In reading this book it becomes apparent that war may have been avoided, but peace is a long way off. There is no love or trust between the Macedonians and the country’s largest minority, the Albanians. So far, I have to admit, I got the feeling that she was overly sympathetic to the Albanians. No where is the European model of nation-state – a political nation built around an ethnic nation – addressed. Or course, this isn’t a completed work, so that may change. (I am reviewing a preview copy of the first eighty per cent of the book. I haven’t a problem with that. Most comic reviews are of monthlies – chapter by chapter reviews of a larger story.) Of course the Macedonians are being unrealistic. Their situation isn’t going to allow them a prosperous or happy future on their terms. And Robeson notes this. Things wouldn’t be as miserable there as there are, if everyone co-operated in making a bigger pie instead of fighting over the little pieces they have now.

Pekar does a good job of turning her research notes into a script and of telling another person’s story as a believable first hand account. Some parts, however, are so information heavy that they must have presented a real challenge to his illustrator, Ed Piskor. The two have worked together before and this time, I understand, Piskor was given a freer hand in adapting the script visually.

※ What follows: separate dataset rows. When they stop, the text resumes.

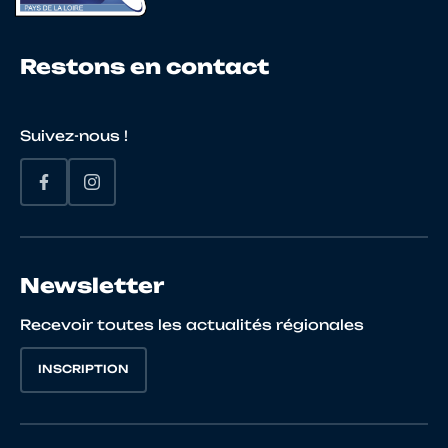
Restons en contact
26
10136131093
RIVAL
Flo
Suivez-nous !
27
10151255821
VERBECKE
Qu
28
10071235164
HELIN
Ber
Newsletter
Recevoir toutes les actualités régionales
29
10132874119
BOUY
Fré
INSCRIPTION
30
10024445495
MADELAINE
St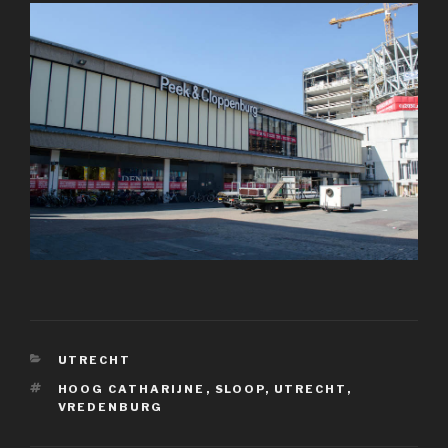
CATEGORIEËN
UTRECHT
TAGS
HOOG CATHARIJNE
,
SLOOP
,
UTRECHT
,
VREDENBURG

There is only one part of the book where I think the task of challenge threatened to overwhelm the visual narrative. In reading one early sequence, where Robinson explains her initial research to her boyfriend, you get the idea that things are happening only in order to give a reason to create a visual sense of moving forward. It runs a dozen pages so it is undoubtedly scripted this way. And to be honest I don’t think anyone else could have gotten around the problem any other way. What’s happening in Macedonia is a complex problem most readers won’t be familiar with. They had to tell us this or they couldn’t show us the rest. But it does draw attention to itself. Having laid that foundation, however, the rest of the story moves forward very well. Even though much of the action involves interviews and talking heads, Piskor’s Macedonia is a credible, living place.

There are a lot of biographical graphic novels, and a lot of travelogues, too. What makes this one interesting is the question at the center. A country that should have collapsed into war didn’t. A country full of animosities still isn’t headed towards war. Why not? There’s an axiom that says you can learn a lot more from failure than from success. Macedonia’s failure to slide into war may prove to be a lesson we can all learn from. Pekar and Piskor have done a great job of translating Heather Robeson’s search to understand what happened, but congratulations to her for both asking the question and working to answer it. I can’t wait to read the rest.